Case ID: pa-super_111/html/0356-01.html
Source: Caselaw Access Project
Author: {"author": "Teexler, P. J.,", "license": "Public Domain", "url": "https://static.case.law/"}
Date Created: 2024-08-24T03:29:51.129683

Cerine, Appellant, v. Cerine.
    
      Submitted November 22, 1933.
    Before Tkexler, P. J., Keller, Cunningham, Baldrige, Stadteeld and James, JJ.
    A. A. Vosburg, and with him A. Floyd Vosburg, for appellant.
    
      George W. Ellis, for appellee.
    February 1, 1934:
   Opinion by

Teexler, P. J.,

This is an action of divorce by a husband against his wife, the charges being cruel and barbarous treatment and indignities to the person. President Judge Newcomb, who heard the case, refused to grant the divorce on the ground that what was affirmed on one side, was denied on the other to such an extent that there was no preponderance of proof in favor of the libellant.

After a careful reading of the testimony, we have come to the same conclusion. The libellant testified to a number of acts on the part of the wife which standing alone would lend credence to the allegations in the libel. As to some of these occurrences he is corroborated as to the more material matters by an employee, who worked with him. On the other hand, the' respondent categorically denied the occurrences upon which the libellant relied and she is mainly corroborated in her testimony by a daughter who was living with the parties.
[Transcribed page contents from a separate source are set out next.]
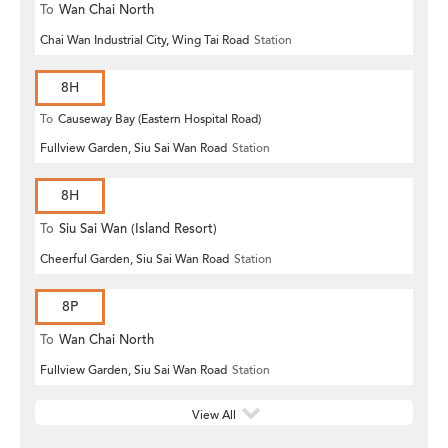
To
Wan Chai North
Chai Wan Industrial City, Wing Tai Road
Station
8H
To
Causeway Bay (Eastern Hospital Road)
Fullview Garden, Siu Sai Wan Road
Station
8H
To
Siu Sai Wan (Island Resort)
Cheerful Garden, Siu Sai Wan Road
Station
8P
To
Wan Chai North
Fullview Garden, Siu Sai Wan Road
Station
View All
There was some evidence, which was not contradicted, and which may properly be considered as affecting his credibility that the libellant approached a witness who was subsequently called on behalf of the respondent and told her he would take care of her if! she would keep away and not say anything of what she knew concerning the case. There was also evidence which indicated that the libellant’s affections had been transferred to another woman. While this matter was not gone into as fully as it might have been because the lower court commented upon the fact that, there was no allusion made to it in the respondent’s answer, there was sufficient testimony by disinterested witnesses to show that the libellant was “running around” with another woman, even if there was no positive proof of criminal intimacy. The husband could not expect the respondent to have the same feeling toward him after she had learned of his philandering. But disregarding this feature of the case, the conclusion of the. lower court is well founded upon the fact, as stated, that there was no preponderance of proof in favor of the libellant, and it follows that the libel was properly dismissed.

The decree of the lower court is affirmed, the appellant to pay the costs.